Rule 46.Exceptions unnecessary.
Last verified July 6, 2026
Full Text of Rule 46
Amendment History
[Amended eff. 10-1-95.]
Committee Comments
Committee Comments on 1973 Adoption
This rule is identical with Federal Rule 46. See Wright & Miller, Federal Practice and Procedure, Civil, § 2471 et seq. (1971). Hence, if the court takes action contrary to that requested by a party or overrules his objection, the senseless ritual of noting an exception is unnecessary. For example, defendants requested a directed verdict which was denied. There was no requirement for notation of an exception in order to challenge the denial of the motion for directed verdict on appeal. Mitzner v. Baylies, 424 F.2d 814 (D.C.Cir.1970).
However, doing away with exceptions does not eliminate the necessity for making known to the court the action that a party seeks from the court or the objection to the action of the court and the grounds therefor. Objections have the obvious purpose of apprising the court of the claimed error in order that it might be avoided. A party cannot sit silently as error is committed, speculating upon the verdict being in his favor, and then put the trial judge in error except in case of plainly prejudicial error. Ford v. United Gas Corp., 254 F.2d 817 (5th Cir.1958), cert. denied 358 U.S. 824, 79 S.Ct. 40, 3 L.Ed.2d 64 (1958).
Of course, Rule 46 applies to rulings on evidence, the formulation of issues for trial, the arguments of counsel, submission of the case to the jury and other matters throughout the trial, including Rule 51 instructions to the jury.
The requirement of an objection applies to questioning of a witness by the court.

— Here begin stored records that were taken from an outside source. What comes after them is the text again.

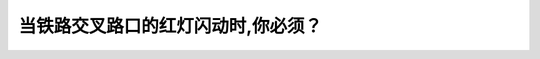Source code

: .. raw:: html

   <div class="question-page">
   <div class="test-name">加拿大BC省驾照笔试题库(小红书200题在线版)|2024版</div>

.. meta::
   :description: 当铁路交叉路口的红灯闪动时,你必须？
   :keywords: 温哥华驾照笔试,  温哥华驾照,  BC省驾照笔试铁路交叉路口, 红灯闪动, 停车

.. raw:: html

   <div class="question-card">


当铁路交叉路口的红灯闪动时,你必须？
====================================

.. raw:: html

   <hr>

.. raw:: html

   <div id="q81" class="quiz">
       <div class="option" id="q81-A" onclick="selectOption('q81', 'A', false)">
           A. 慢车小心穿过
       </div>
       <div class="option" id="q81-B" onclick="selectOption('q81', 'B', false)">
           B. 停车,在通过前观察两边
       </div>
       <div class="option" id="q81-C" onclick="selectOption('q81', 'C', false)">
           C. 停车,看到绿灯时通过
       </div>
       <div class="option" id="q81-D" onclick="selectOption('q81', 'D', true)">
           D. 停车,等红灯完全熄灭以及安全情况下通过
       </div>
       <p id="q81-result" class="result"></p>
   </div>

   <hr>

.. dropdown:: ►|explanation|

   铁路交叉路口的红灯闪动时表示有火车接近，必须停车等待红灯熄灭，并在确认安全后再通过。

.. raw:: html

   <div class="nav-buttons">
       <a href="q80.html" class="button">|prev_question|</a>
       <span class="page-indicator">81 / 200</span>
       <a href="q82.html" class="button">|next_question|</a>
   </div>
   </div>

   </div>
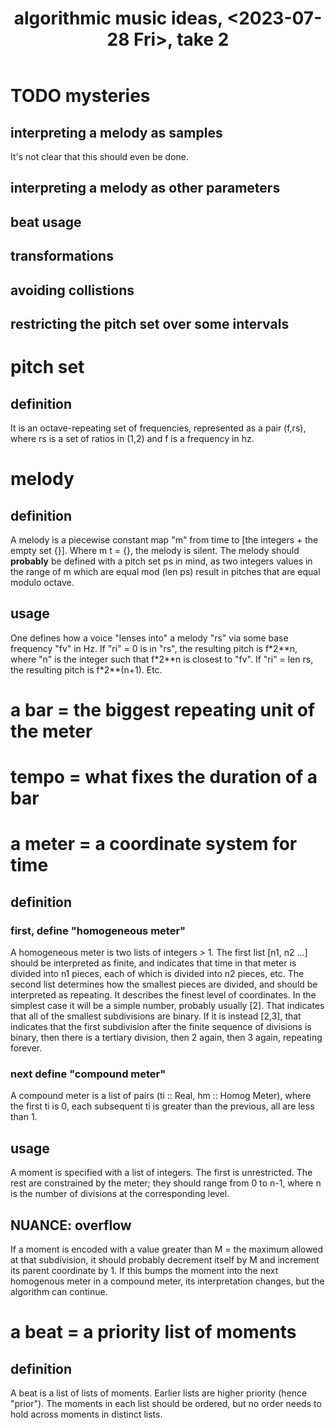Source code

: :PROPERTIES:
:ID:       5e40393b-a042-41d2-ba79-41ab70fc9ba6
:END:
#+title: algorithmic music ideas, <2023-07-28 Fri>, take 2
* TODO mysteries
** interpreting a melody as samples
   It's not clear that this should even be done.
** interpreting a melody as other parameters
** beat usage
** transformations
** avoiding collistions
** restricting the pitch set over some intervals
* pitch set
** definition
   It is an octave-repeating set of frequencies,
   represented as a pair (f,rs),
   where rs is a set of ratios in (1,2)
   and f is a frequency in hz.
* melody
** definition
   A melody is a piecewise constant map "m"
   from time to [the integers + the empty set {}].
   Where m t = {}, the melody is silent.
   The melody should *probably* be defined with a pitch set ps in mind,
   as two integers values in the range of m which are equal mod (len ps)
   result in pitches that are equal modulo octave.
** usage
   One defines how a voice "lenses into" a melody "rs"
   via some base frequency "fv" in Hz.
   If "ri" = 0 is in "rs", the resulting pitch is f*2**n,
   where "n" is the integer such that f*2**n is closest to "fv".
   If "ri" = len rs, the resulting pitch is f*2**(n+1).
   Etc.
* a bar = the biggest repeating unit of the meter
* tempo = what fixes the duration of a bar
* a meter = a coordinate system for time
** definition
*** first, define "homogeneous meter"
    A homogeneous meter is two lists of integers > 1.
    The first list [n1, n2 ...] should be interpreted as finite,
    and indicates that time in that meter
    is divided into n1 pieces, each of which is divided into n2 pieces, etc.
    The second list determines how the smallest pieces are divided,
    and should be interpreted as repeating.
    It describes the finest level of coordinates.
    In the simplest case it will be a simple number, probably usually [2].
    That indicates that all of the smallest subdivisions are binary.
    If it is instead [2,3], that indicates that the first subdivision
    after the finite sequence of divisions is binary,
    then there is a tertiary division, then 2 again, then 3 again,
    repeating forever.
*** next define "compound meter"
    A compound meter is a list of pairs (ti :: Real, hm :: Homog Meter),
    where the first ti is 0, each subsequent ti is greater than the previous,
    all are less than 1.
** usage
   A moment is specified with a list of integers.
   The first is unrestricted.
   The rest are constrained by the meter; they should range from 0 to n-1,
   where n is the number of divisions at the corresponding level.
** NUANCE: overflow
   If a moment is encoded with a value greater than
   M = the maximum allowed at that subdivision,
   it should probably decrement itself by M
   and increment its parent coordinate by 1.
   If this bumps the moment into the next homogenous meter
   in a compound meter, its interpretation changes,
   but the algorithm can continue.
* a beat = a priority list of moments
** definition
   A beat is a list of lists of moments.
   Earlier lists are higher priority (hence "prior").
   The moments in each list should be ordered,
   but no order needs to hold across moments in distinct lists.
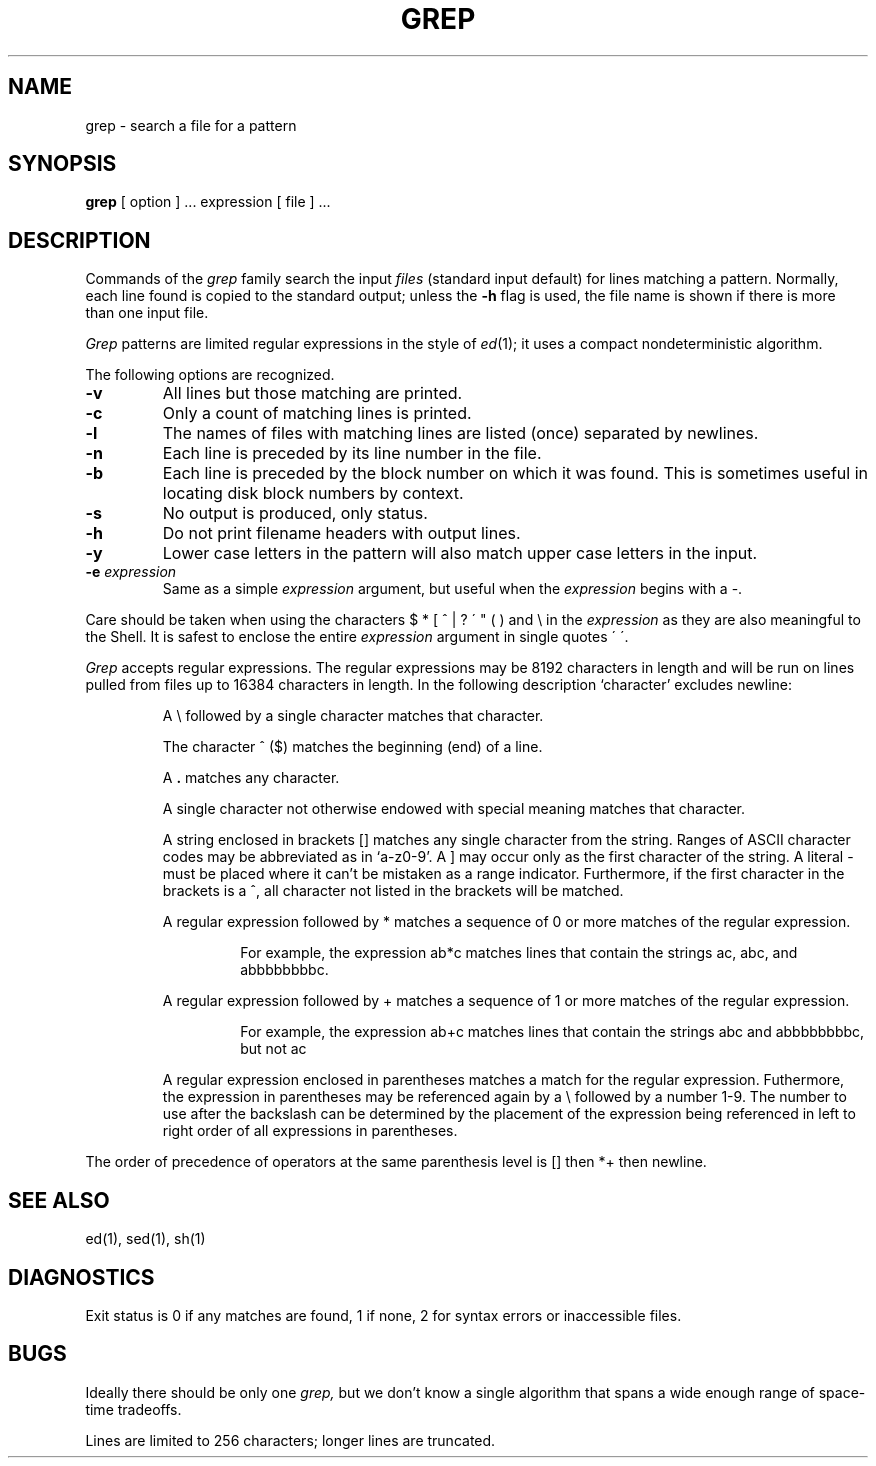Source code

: .\" UNIX V7 source code: see /COPYRIGHT or www.tuhs.org for details.
.TH GREP 1 
.SH NAME
grep \- search a file for a pattern
.SH SYNOPSIS
.B grep
[ option ] ...
expression [ file ] ...
.LP
.SH DESCRIPTION
Commands of the
.I grep
family search the input
.I files
(standard input default)
for lines matching
a pattern.
Normally, each line found
is copied to the standard output;
unless the
.B \-h
flag is used,
the file name is shown if there is more than one input file.
.PP
.I Grep
patterns are limited regular expressions in the style of
.IR ed (1);
it uses a compact nondeterministic algorithm.
.PP
The following options are recognized.
.TP
.B \-v
All lines but those matching
are printed.
.TP
.B \-c
Only a count of matching lines is printed.
.TP
.B \-l
The names of files with matching lines are listed (once)
separated by newlines.
.TP
.B \-n
Each line is preceded by
its line number in the file.
.TP
.B \-b
Each line is preceded by the block number
on which it was found.
This is sometimes useful in locating
disk block numbers by context.
.TP
.B \-s
No output is produced, only status.
.TP
.B \-h
Do not print filename headers with output lines.
.TP
.B \-y
Lower case letters in the pattern will also match
upper case letters in the input.
.TP
.BI \-e " expression"
Same as a simple
.I expression 
argument,
but useful when the
.I expression
begins with a \-.
.PP
Care should be taken when
using the characters
$ * [ ^ | ? \' " ( ) and \e in the
.I expression
as they are
also meaningful to the Shell.
It is safest to enclose the
entire
.I expression
argument in single quotes \' \'.
.PP
.I Grep
accepts regular expressions.
The regular expressions may be 8192 characters in length
and will be run on lines pulled from files up to 16384 characters in length.
In the following description `character' excludes
newline:
.IP
A \e followed by a single character
matches that character.
.IP
The character ^
($) matches the beginning (end) of a line.
.IP
A 
.B .
matches any character.
.IP
A single character not otherwise endowed with special
meaning matches that character.
.IP
A string enclosed in brackets [\|]
matches any single character from the string.
Ranges of ASCII character codes may be abbreviated
as in `a\-z0\-9'.
A ]
may occur only as the first character of the string.
A literal \- must be placed where it can't be
mistaken as a range indicator.
Furthermore, if the first character in the brackets is a ^, all character
not listed in the brackets will be matched.
.IP
A regular expression followed by * matches a sequence
of 0 or more
matches of the regular expression.
.PP
.RS
.RS
For example, the expression ab*c matches lines that contain
the strings ac, abc, and abbbbbbbbc.
.RE
.RE
.IP
A regular expression followed by + matches a sequence
of 1 or more
matches of the regular expression.
.PP
.RS
.RS
For example, the expression ab+c matches lines that contain
the strings abc and abbbbbbbbc, but not ac
.RE
.RE
.IP
.IP
A regular expression enclosed in parentheses
matches a match for the regular expression.
Futhermore, the expression in parentheses may be referenced
again by a \e followed by a number 1-9.
The number to use after the backslash can be determined by the placement
of the expression being referenced in left to right order of all
expressions in parentheses.
.LP
The order of precedence of operators
at the same parenthesis level
is [\|] then
*+ then newline.
.SH "SEE ALSO"
ed(1),
sed(1),
sh(1)
.SH DIAGNOSTICS
Exit status is 0 if any matches are found,
1 if none, 2 for syntax errors or inaccessible files.
.SH BUGS
Ideally there should be only one
.I grep,
but we don't know a single algorithm that spans a wide enough
range of space-time tradeoffs.
.PP
Lines
are limited to 256 characters;
longer lines are truncated.
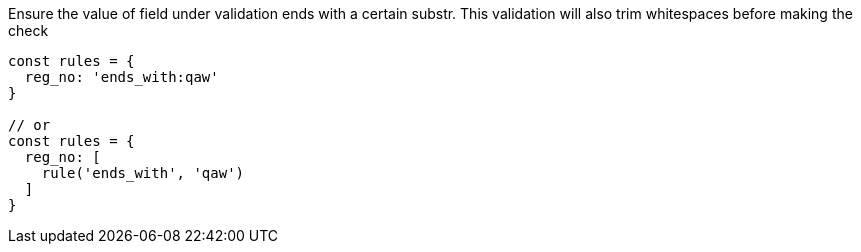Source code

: Ensure the value of field under validation ends with a certain substr. This
validation will also trim whitespaces before making the check
 
[source, js]
----
const rules = {
  reg_no: 'ends_with:qaw'
}
 
// or
const rules = {
  reg_no: [
    rule('ends_with', 'qaw')
  ]
}
----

Bacon v. Kansas City Southern Ry., 373 F.2d 515 (5th Cir.1967). However, such objection should be sufficient if postponed until the next available opportunity when the jury is not present. See proposed Federal Rules of Evidence, Rule 614(c), 51 F.R.D. 401.
This rule is quite similar to Tit. 7, § 818(1), Code of Ala., with the sole difference being the omission of the last clause of the Rule from the Alabama statute. No civil cases construing this clause have been found.
Note that the rule requires a statement of grounds of objection. Failure to state grounds makes the objection insufficient unless the ground is so manifest that the trial court and counsel cannot fail to understand it. McCormick, Evidence, 1972, § 52. Accord, Travis v. Hubbard, 267 Ala. 670, 104 So.2d 712 (1958), applying the quite similar provisions of Tit. 7, § 818(1). Counsel ought not to rely with great confidence upon the stock “incompetent, irrelevant and immaterial” ground. Complete Auto Transit, Inc. v. Wayne Broyles Engineering Corp., 351 F.2d 478, 483 (5th Cir.1965).
This rule supersedes a variety of Alabama statutes to the extent they heretofore applied to actions now covered by these rules.
Committee Comments to October 1, 1995, Amendment to Rule 46
The amendment is technical. No substantive change is intended.
Plain-English Summary
Older practice required a party who disagreed with a judge's ruling to follow up with a separate, formal statement called an exception, just to preserve the right to challenge that ruling later. Rule 46 gets rid of that extra step. A party no longer needs any special ritual or magic words after a ruling goes against them. What matters is that the party told the court, at the time of the ruling, what action it wanted the court to take or what it was objecting to, and why.
This matters in real trials because it keeps the focus on substance instead of formality. A lawyer who asks for a directed verdict and gets turned down does not also need to say “I except” to keep that issue alive for appeal. But the rule cuts both ways: a party still has to speak up in the moment and state the grounds for the objection in a way that lets the judge understand and fix the problem if it is real. Staying silent while a mistake happens, hoping to raise it only if the case turns out badly, does not work under this rule. The one exception runs in the other direction for fairness: if a party never gets a real chance to object when a ruling is made, staying silent at that moment does not later count against them.
Frequently Asked Questions
Do I still need to say "I except to that ruling" after a judge rules against me?
No. Rule 46 eliminates the formal exception. You only need to have made known to the court, at the time, what you wanted the court to do or what you were objecting to and why.
If I do not object to something during trial, can I still raise it later?
Generally no. Making a timely objection with the grounds stated is what preserves an issue, whether or not you use the word "exception." Sitting silently through an error and raising it only after an unfavorable result usually will not work.
Does Rule 46 apply to jury instructions and evidentiary rulings?
Yes. It covers rulings on evidence, how issues are framed for the jury, arguments of counsel, and jury instructions, along with rulings and orders generally throughout a trial.
What if I never had a chance to object when the ruling was made?
Rule 46 protects you in that situation. If a party has no opportunity to object to a ruling or order when it is made, the absence of an objection at that time does not later prejudice the party.